Passage to read
Dental patients wearing braces on their teeth have a difficult task when comes the time of thoroughly cleaning their teeth after each meal. Indeed, the brackets, wire and elastic bands constituting the braces create a plurality of small, difficult to reach cavities or channels where foodstuff particles may undesirably gather and come to clog same. Braces are worn on average for about two years, in view of mechanically correcting the relative arrangement of the teeth, according to standard orthodontic practice. Therefore, the accumulated foodstuff particles about the braces become a good breeding ground for bacteria resistant to the chemical agents of the saliva. Some of these bacteria may metabolically generate chemical by-products capable of attacking and structurally damaging the enamel of teeth, if they remain in constant contact therewith for a sufficiently long duration.
This of course is highly undesirable.

Work instructions
From the passage on cleaning teeth that wear braces, set down the part that begins at the words "Dental patients wearing" and stops after the words "sufficiently long duration.". The material that comes after this passage is not needed.

Supplied data
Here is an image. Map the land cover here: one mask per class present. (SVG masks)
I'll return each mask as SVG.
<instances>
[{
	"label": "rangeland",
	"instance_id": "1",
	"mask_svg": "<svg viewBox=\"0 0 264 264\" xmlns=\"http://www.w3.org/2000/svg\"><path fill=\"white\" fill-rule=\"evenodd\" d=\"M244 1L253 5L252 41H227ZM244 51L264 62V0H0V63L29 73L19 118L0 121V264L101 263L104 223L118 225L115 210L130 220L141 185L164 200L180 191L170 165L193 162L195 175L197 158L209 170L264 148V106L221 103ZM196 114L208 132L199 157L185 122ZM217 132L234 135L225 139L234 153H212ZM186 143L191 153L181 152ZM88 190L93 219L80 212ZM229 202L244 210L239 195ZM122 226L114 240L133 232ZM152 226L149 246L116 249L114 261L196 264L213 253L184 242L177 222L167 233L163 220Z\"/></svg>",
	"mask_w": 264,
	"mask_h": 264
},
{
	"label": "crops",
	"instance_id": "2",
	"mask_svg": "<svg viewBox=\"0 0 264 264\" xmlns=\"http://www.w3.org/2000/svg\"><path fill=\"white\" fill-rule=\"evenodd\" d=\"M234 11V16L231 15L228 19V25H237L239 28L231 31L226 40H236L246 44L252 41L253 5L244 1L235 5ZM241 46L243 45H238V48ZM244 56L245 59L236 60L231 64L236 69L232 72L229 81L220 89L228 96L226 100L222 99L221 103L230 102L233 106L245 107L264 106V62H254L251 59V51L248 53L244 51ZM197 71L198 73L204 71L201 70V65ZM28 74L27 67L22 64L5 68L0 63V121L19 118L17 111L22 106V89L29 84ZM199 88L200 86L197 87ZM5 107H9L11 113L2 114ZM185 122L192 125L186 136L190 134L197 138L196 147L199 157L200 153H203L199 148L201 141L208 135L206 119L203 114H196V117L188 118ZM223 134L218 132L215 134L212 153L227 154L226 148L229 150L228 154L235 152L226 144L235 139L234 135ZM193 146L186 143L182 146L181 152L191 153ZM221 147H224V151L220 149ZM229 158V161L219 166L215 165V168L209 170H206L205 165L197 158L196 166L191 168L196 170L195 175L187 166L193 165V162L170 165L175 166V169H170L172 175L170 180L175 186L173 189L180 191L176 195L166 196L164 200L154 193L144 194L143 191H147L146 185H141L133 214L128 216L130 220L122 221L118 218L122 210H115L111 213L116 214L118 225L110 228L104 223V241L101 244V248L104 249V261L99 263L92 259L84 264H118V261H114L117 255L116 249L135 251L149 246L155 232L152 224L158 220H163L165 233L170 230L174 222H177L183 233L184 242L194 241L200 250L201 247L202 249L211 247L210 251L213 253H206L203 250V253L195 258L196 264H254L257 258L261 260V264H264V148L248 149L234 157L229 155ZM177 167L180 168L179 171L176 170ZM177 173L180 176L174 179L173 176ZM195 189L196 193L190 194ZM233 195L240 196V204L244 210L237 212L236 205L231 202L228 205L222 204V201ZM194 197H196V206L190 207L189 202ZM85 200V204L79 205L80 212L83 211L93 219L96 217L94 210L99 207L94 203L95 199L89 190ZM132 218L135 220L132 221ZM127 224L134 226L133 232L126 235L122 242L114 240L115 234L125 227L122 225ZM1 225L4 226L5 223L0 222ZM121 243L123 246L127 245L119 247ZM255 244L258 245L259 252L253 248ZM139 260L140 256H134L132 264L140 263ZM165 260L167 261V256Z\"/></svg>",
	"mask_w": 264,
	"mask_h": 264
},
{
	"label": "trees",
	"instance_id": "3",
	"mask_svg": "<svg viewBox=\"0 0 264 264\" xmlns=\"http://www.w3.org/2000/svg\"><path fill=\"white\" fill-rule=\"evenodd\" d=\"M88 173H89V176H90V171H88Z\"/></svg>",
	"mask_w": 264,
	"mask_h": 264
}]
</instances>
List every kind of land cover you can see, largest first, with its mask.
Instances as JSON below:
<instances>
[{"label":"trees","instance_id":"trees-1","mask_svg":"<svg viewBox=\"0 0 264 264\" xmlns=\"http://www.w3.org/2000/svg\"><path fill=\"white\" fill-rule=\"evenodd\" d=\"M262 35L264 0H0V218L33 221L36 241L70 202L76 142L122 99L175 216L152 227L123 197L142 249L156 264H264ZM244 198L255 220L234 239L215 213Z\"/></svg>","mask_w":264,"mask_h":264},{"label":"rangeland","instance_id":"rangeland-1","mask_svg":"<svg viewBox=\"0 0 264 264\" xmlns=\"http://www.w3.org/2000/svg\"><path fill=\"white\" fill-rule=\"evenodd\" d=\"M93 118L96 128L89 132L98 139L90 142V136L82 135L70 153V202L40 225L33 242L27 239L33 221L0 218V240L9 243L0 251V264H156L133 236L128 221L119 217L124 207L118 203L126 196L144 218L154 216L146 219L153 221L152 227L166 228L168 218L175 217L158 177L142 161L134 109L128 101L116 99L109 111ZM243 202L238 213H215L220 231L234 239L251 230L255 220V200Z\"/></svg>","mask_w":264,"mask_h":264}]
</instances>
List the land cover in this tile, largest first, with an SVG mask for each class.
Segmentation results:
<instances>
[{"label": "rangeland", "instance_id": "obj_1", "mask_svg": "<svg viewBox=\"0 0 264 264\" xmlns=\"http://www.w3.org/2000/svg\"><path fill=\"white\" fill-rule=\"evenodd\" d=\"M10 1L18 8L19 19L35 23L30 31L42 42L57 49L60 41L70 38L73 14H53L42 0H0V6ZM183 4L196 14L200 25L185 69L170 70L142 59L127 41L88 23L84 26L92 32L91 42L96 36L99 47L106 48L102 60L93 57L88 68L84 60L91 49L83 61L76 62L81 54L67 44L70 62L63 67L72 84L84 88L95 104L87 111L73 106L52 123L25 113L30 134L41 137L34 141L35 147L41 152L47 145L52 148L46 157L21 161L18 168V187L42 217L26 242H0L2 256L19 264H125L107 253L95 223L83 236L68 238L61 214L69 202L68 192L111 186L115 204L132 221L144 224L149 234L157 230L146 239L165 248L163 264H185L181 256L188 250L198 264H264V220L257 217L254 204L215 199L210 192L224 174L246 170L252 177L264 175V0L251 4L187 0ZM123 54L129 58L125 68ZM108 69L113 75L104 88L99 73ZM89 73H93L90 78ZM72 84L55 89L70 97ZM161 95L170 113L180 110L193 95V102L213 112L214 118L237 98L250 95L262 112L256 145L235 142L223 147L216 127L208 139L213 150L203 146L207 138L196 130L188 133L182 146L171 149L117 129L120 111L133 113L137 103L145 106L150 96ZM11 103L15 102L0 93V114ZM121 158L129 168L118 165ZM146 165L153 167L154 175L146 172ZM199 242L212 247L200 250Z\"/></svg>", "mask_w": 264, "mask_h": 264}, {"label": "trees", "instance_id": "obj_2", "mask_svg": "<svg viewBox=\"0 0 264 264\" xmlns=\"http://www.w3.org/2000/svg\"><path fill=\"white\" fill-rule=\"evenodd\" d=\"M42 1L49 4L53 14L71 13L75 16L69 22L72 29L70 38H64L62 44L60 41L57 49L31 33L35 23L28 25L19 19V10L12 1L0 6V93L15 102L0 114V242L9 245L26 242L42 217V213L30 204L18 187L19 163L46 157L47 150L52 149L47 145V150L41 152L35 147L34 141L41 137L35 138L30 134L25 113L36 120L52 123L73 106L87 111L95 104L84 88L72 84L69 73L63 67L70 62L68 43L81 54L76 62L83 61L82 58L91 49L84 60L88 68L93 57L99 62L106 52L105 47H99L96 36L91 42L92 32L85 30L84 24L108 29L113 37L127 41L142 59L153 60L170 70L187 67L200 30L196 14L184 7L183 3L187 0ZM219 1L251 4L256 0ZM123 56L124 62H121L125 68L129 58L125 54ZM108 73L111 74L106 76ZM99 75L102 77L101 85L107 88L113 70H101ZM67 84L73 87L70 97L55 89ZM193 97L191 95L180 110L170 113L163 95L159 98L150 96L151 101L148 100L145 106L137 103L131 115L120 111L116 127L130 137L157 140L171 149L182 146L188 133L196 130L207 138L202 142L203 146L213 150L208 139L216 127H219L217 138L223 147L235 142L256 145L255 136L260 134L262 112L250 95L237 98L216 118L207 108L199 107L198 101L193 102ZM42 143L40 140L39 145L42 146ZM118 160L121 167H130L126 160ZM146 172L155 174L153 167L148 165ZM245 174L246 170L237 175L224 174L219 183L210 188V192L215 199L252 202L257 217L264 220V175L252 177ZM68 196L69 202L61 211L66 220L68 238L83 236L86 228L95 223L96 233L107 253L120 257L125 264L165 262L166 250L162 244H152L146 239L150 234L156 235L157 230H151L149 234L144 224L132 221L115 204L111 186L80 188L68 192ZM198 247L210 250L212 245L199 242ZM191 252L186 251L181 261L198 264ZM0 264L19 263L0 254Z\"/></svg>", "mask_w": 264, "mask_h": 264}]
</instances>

Task result
Dental patients wearing braces on their teeth have a difficult task when comes the time of thoroughly cleaning their teeth after each meal. Indeed, the brackets, wire and elastic bands constituting the braces create a plurality of small, difficult to reach cavities or channels where foodstuff particles may undesirably gather and come to clog same. Braces are worn on average for about two years, in view of mechanically correcting the relative arrangement of the teeth, according to standard orthodontic practice. Therefore, the accumulated foodstuff particles about the braces become a good breeding ground for bacteria resistant to the chemical agents of the saliva. Some of these bacteria may metabolically generate chemical by-products capable of attacking and structurally damaging the enamel of teeth, if they remain in constant contact therewith for a sufficiently long duration.